File Type
The File Type settings allow you to specify which file types SiteSucker should download and which it should treat as HTML. These settings also allow you to fix incorrect file type information sent from a site.
The File Type screen provides the following settings:
Filter
Use this setting to specify which file types SiteSucker is allowed to download. (SiteSucker uses media types to identify different file types, since this is standard information included in the Internet headers.) The following options are available:
- Allow All File Types - Download all files regardless of file type
- Allow Specified File Types - Only download the specified file types
- Disallow Specified File Types - Download all file types except the specified file types
Note: SiteSucker always downloads HTML and CSS files regardless of this setting. Furthermore, SiteSucker cannot download videos. See Frequently Asked Questions for more information.
If the Allow Specified File Types or Disallow Specified File Types setting is selected, you can choose from the following options (shown with representative media types):
- Archives - application/zip, application/tar, application/stuffit, etc.
- Audio Files - audio/aiff, audio/mp3, audio/wav, audio/au, etc.
- Images - image/jpeg, image/gif, image/tiff, image/png, etc.
- Custom Types - as specified in the Custom Types screen
Custom Types and HTML Types
If the Custom Types option is on, then settings in the Custom Types screen let you specify which media types SiteSucker should allow or disallow. To select a file type to allow or disallow, turn on the switch next to the media type in the list.
Use settings in the HTML Types screen to specify which media types SiteSucker should treat as HTML. When SiteSucker downloads one of these files, it scans it for URLs. To select a file type to treat as HTML, turn on the switch next to the media type in the list.
Warning: If the text/html option under the HTML Types tab is off, then webpages will not be scanned and nothing will be downloaded.
Note: You can use the Log Media Types option under the Log settings to determine the media types of downloaded files.
If you tap the Edit button in the Custom Types or HTML Types screen, SiteSucker displays a toolbar with the following buttons:
Delete |
Deletes the selected media types.
Edit |
Allows you to edit the selected media type.
Add |
Allows you to add a new media type.
Media Type Replacement
The Media Type Replacement setting allows you to replace the media type assigned by the server to a downloaded file with a different media type. Some sites provide the wrong media type for certain files. This can cause SiteSucker to save files with the wrong file extension or to modify files that should not be modified. You can use this setting to correct the media type associated with a file and avoid these problems.

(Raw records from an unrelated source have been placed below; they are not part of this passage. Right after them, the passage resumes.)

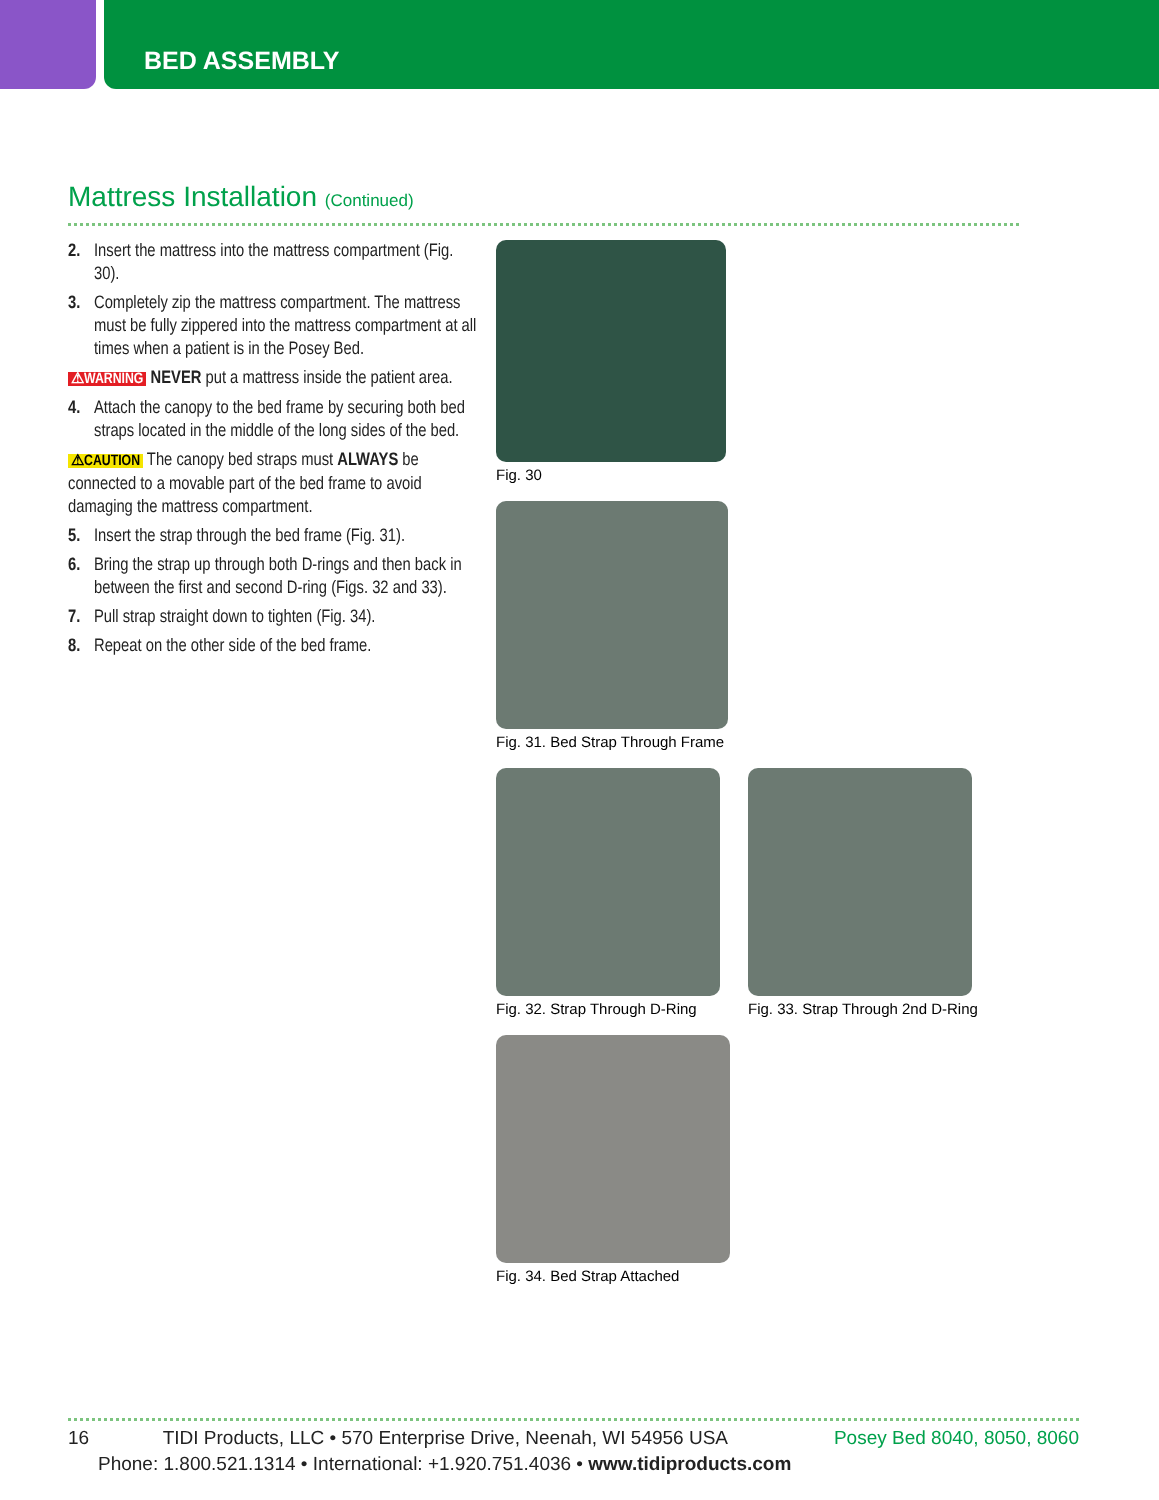BED ASSEMBLY
Mattress Installation (Continued)
2. Insert the mattress into the mattress compartment (Fig. 30).
3. Completely zip the mattress compartment. The mattress must be fully zippered into the mattress compartment at all times when a patient is in the Posey Bed.
⚠WARNING NEVER put a mattress inside the patient area.
4. Attach the canopy to the bed frame by securing both bed straps located in the middle of the long sides of the bed.
⚠CAUTION The canopy bed straps must ALWAYS be connected to a movable part of the bed frame to avoid damaging the mattress compartment.
5. Insert the strap through the bed frame (Fig. 31).
6. Bring the strap up through both D-rings and then back in between the first and second D-ring (Figs. 32 and 33).
7. Pull strap straight down to tighten (Fig. 34).
8. Repeat on the other side of the bed frame.
Fig. 30
Fig. 31. Bed Strap Through Frame
Fig. 32. Strap Through D-Ring Fig. 33. Strap Through 2nd D-Ring
Fig. 34. Bed Strap Attached
16 TIDI Products, LLC • 570 Enterprise Drive, Neenah, WI 54956 USA Posey Bed 8040, 8050, 8060
Phone: 1.800.521.1314 • International: +1.920.751.4036 • www.tidiproducts.com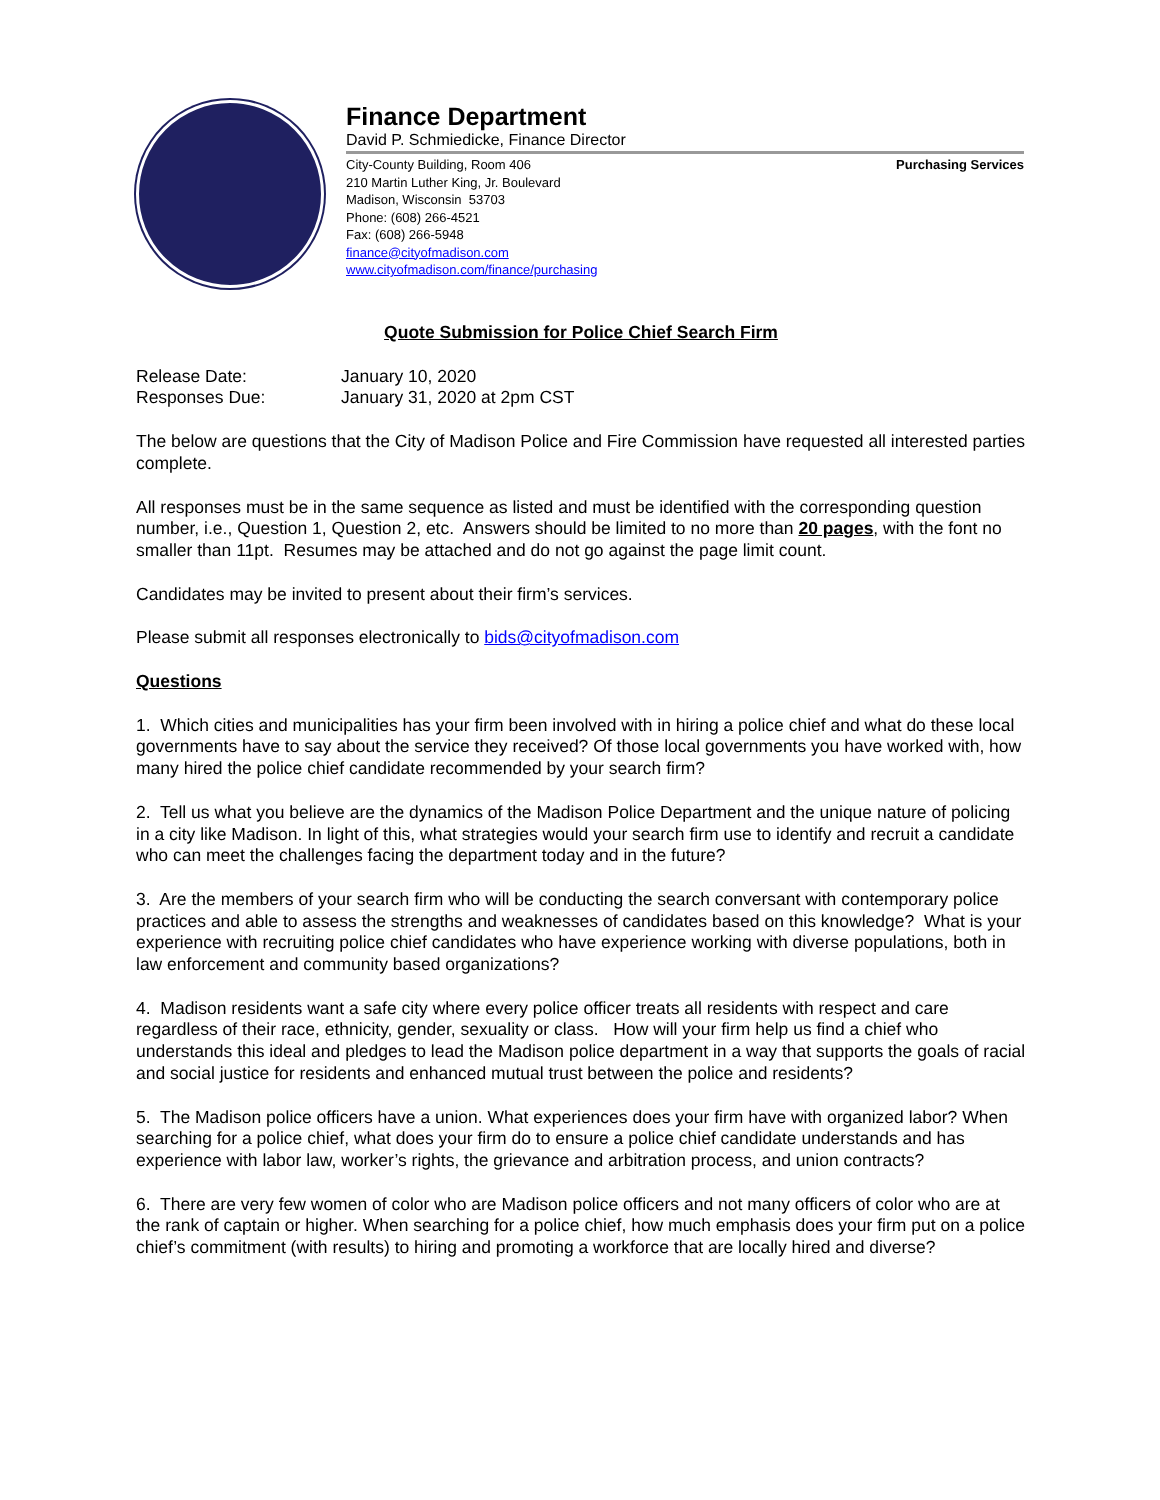Finance Department
David P. Schmiedicke, Finance Director
City-County Building, Room 406
210 Martin Luther King, Jr. Boulevard
Madison, Wisconsin 53703
Phone: (608) 266-4521
Fax: (608) 266-5948
finance@cityofmadison.com
www.cityofmadison.com/finance/purchasing
Purchasing Services
Quote Submission for Police Chief Search Firm
| Release Date: | January 10, 2020 |
| Responses Due: | January 31, 2020 at 2pm CST |
The below are questions that the City of Madison Police and Fire Commission have requested all interested parties complete.
All responses must be in the same sequence as listed and must be identified with the corresponding question number, i.e., Question 1, Question 2, etc. Answers should be limited to no more than 20 pages, with the font no smaller than 11pt. Resumes may be attached and do not go against the page limit count.
Candidates may be invited to present about their firm’s services.
Please submit all responses electronically to bids@cityofmadison.com
Questions
1. Which cities and municipalities has your firm been involved with in hiring a police chief and what do these local governments have to say about the service they received? Of those local governments you have worked with, how many hired the police chief candidate recommended by your search firm?
2. Tell us what you believe are the dynamics of the Madison Police Department and the unique nature of policing in a city like Madison. In light of this, what strategies would your search firm use to identify and recruit a candidate who can meet the challenges facing the department today and in the future?
3. Are the members of your search firm who will be conducting the search conversant with contemporary police practices and able to assess the strengths and weaknesses of candidates based on this knowledge? What is your experience with recruiting police chief candidates who have experience working with diverse populations, both in law enforcement and community based organizations?
4. Madison residents want a safe city where every police officer treats all residents with respect and care regardless of their race, ethnicity, gender, sexuality or class. How will your firm help us find a chief who understands this ideal and pledges to lead the Madison police department in a way that supports the goals of racial and social justice for residents and enhanced mutual trust between the police and residents?
5. The Madison police officers have a union. What experiences does your firm have with organized labor? When searching for a police chief, what does your firm do to ensure a police chief candidate understands and has experience with labor law, worker’s rights, the grievance and arbitration process, and union contracts?
6. There are very few women of color who are Madison police officers and not many officers of color who are at the rank of captain or higher. When searching for a police chief, how much emphasis does your firm put on a police chief’s commitment (with results) to hiring and promoting a workforce that are locally hired and diverse?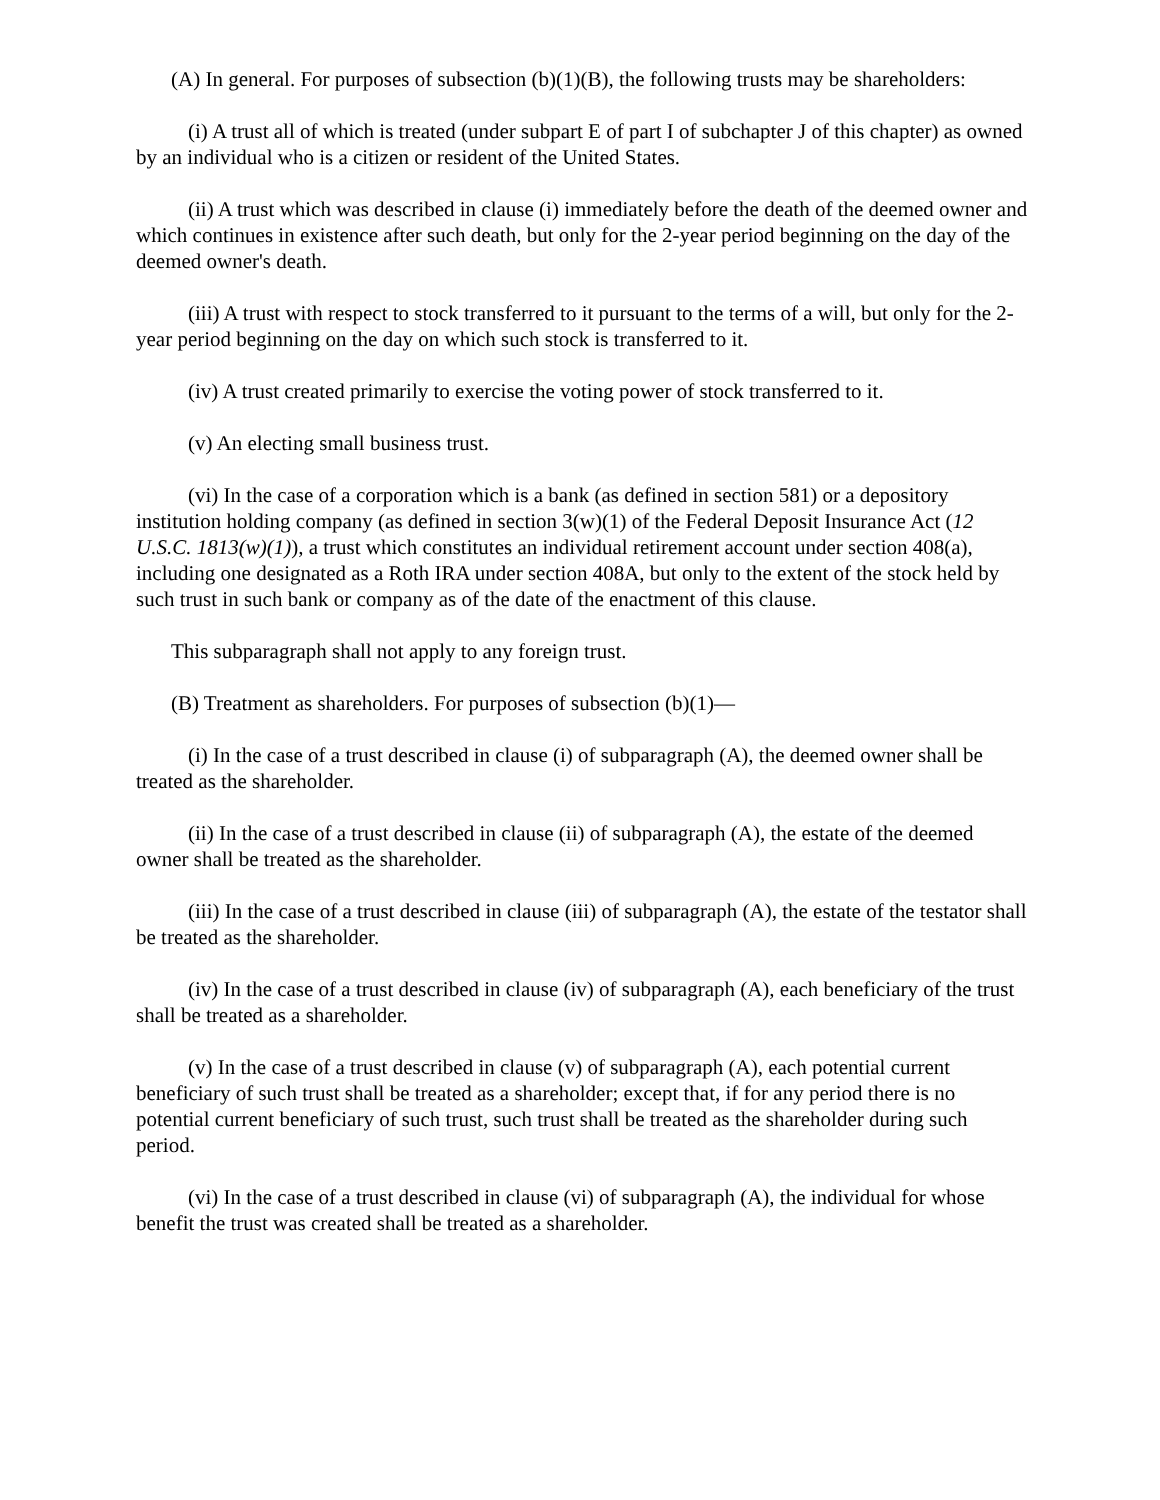(A) In general. For purposes of subsection (b)(1)(B), the following trusts may be shareholders:
(i) A trust all of which is treated (under subpart E of part I of subchapter J of this chapter) as owned by an individual who is a citizen or resident of the United States.
(ii) A trust which was described in clause (i) immediately before the death of the deemed owner and which continues in existence after such death, but only for the 2-year period beginning on the day of the deemed owner's death.
(iii) A trust with respect to stock transferred to it pursuant to the terms of a will, but only for the 2-year period beginning on the day on which such stock is transferred to it.
(iv) A trust created primarily to exercise the voting power of stock transferred to it.
(v) An electing small business trust.
(vi) In the case of a corporation which is a bank (as defined in section 581) or a depository institution holding company (as defined in section 3(w)(1) of the Federal Deposit Insurance Act (12 U.S.C. 1813(w)(1)), a trust which constitutes an individual retirement account under section 408(a), including one designated as a Roth IRA under section 408A, but only to the extent of the stock held by such trust in such bank or company as of the date of the enactment of this clause.
This subparagraph shall not apply to any foreign trust.
(B) Treatment as shareholders. For purposes of subsection (b)(1)—
(i) In the case of a trust described in clause (i) of subparagraph (A), the deemed owner shall be treated as the shareholder.
(ii) In the case of a trust described in clause (ii) of subparagraph (A), the estate of the deemed owner shall be treated as the shareholder.
(iii) In the case of a trust described in clause (iii) of subparagraph (A), the estate of the testator shall be treated as the shareholder.
(iv) In the case of a trust described in clause (iv) of subparagraph (A), each beneficiary of the trust shall be treated as a shareholder.
(v) In the case of a trust described in clause (v) of subparagraph (A), each potential current beneficiary of such trust shall be treated as a shareholder; except that, if for any period there is no potential current beneficiary of such trust, such trust shall be treated as the shareholder during such period.
(vi) In the case of a trust described in clause (vi) of subparagraph (A), the individual for whose benefit the trust was created shall be treated as a shareholder.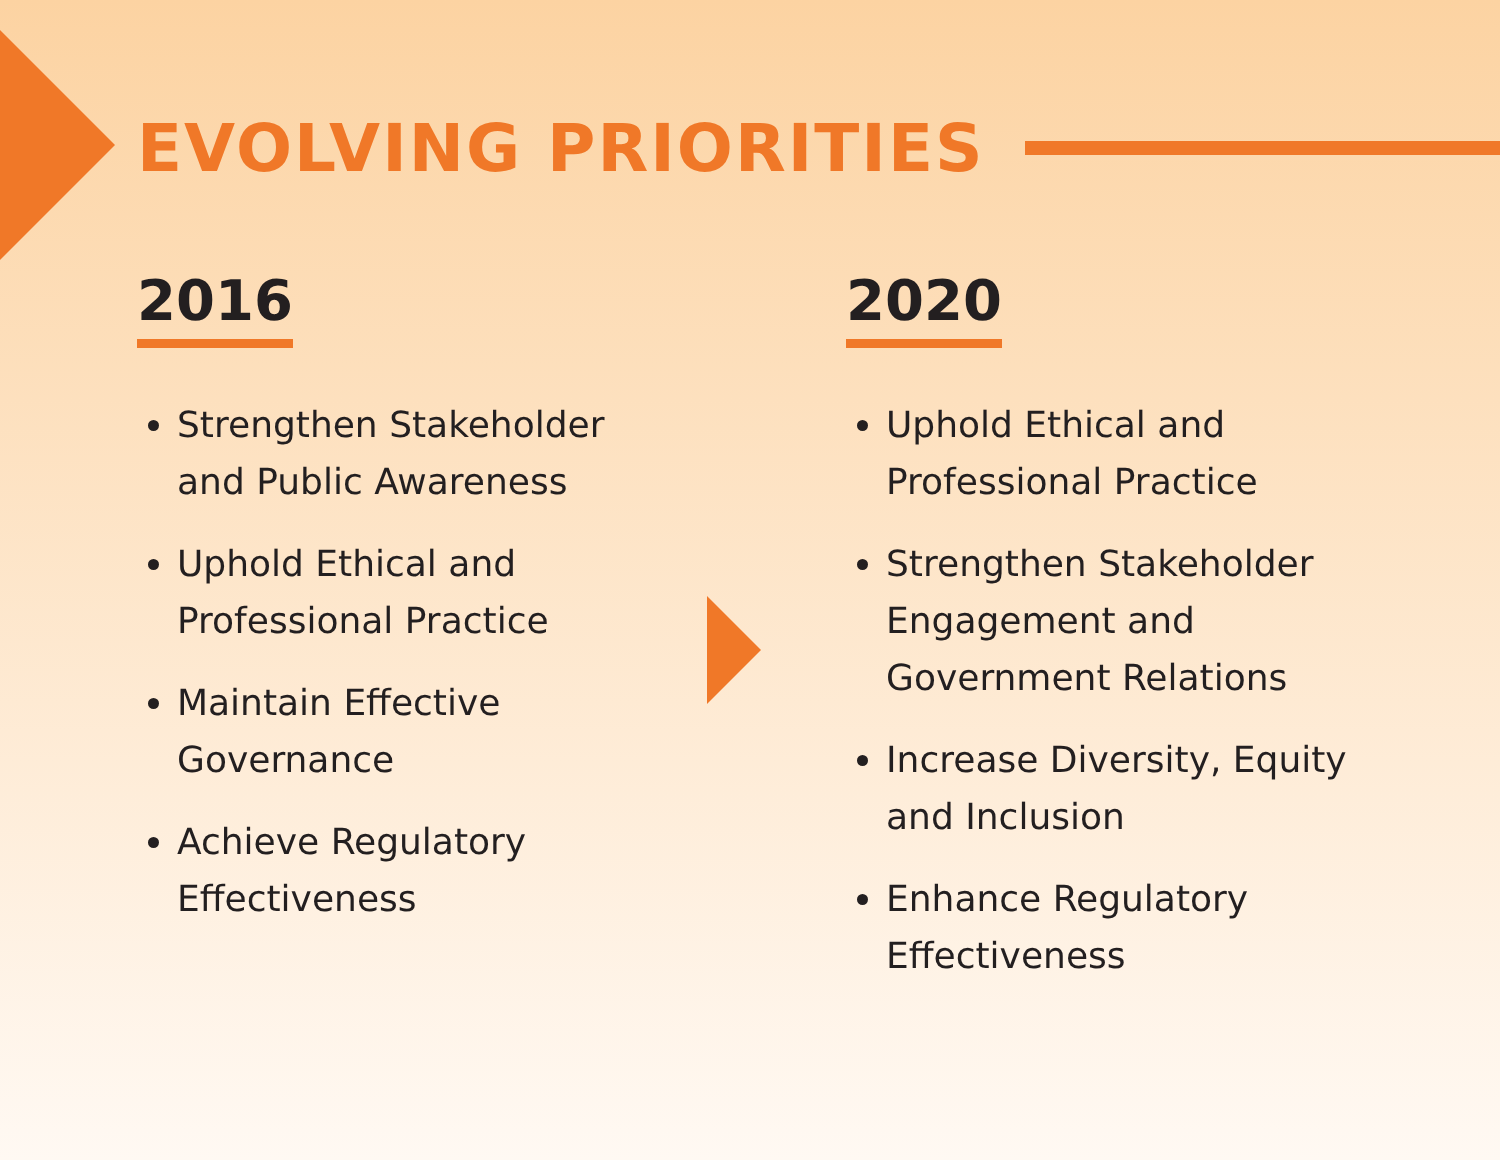EVOLVING PRIORITIES
2016
Strengthen Stakeholder and Public Awareness
Uphold Ethical and Professional Practice
Maintain Effective Governance
Achieve Regulatory Effectiveness
2020
Uphold Ethical and Professional Practice
Strengthen Stakeholder Engagement and Government Relations
Increase Diversity, Equity and Inclusion
Enhance Regulatory Effectiveness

Enter a URL pattern and a new media type for each media type you would like to replace. If the regular expression pattern matches the URL from an HTTP response, the server-provided media type is replaced with the media type specified in the setting. For a match to occur, the regular expression must match the entire URL. Patterns are evaluated in the order in which they appear in the list, and the order of media type replacements can be rearranged by dragging them in the list when editing. The media type associated with a URL will only be replaced by the first match even if the URL matches multiple patterns.
For example, in the image shown above, SiteSucker is instructed to do the following:
-
associate the
application/epub+zip
media type with any URL that has theepub
file extension and -
associate the
application/x-mobipocket-ebook
media type with any URL that has themobi
file extension
If you tap the Edit button in the Media Type Replacement screen, SiteSucker displays a toolbar with the following buttons:
Delete |
Deletes the selected media type replacements.
Edit |
Allows you to edit the selected media type replacement.
Add |
Allows you to add a new media type replacement.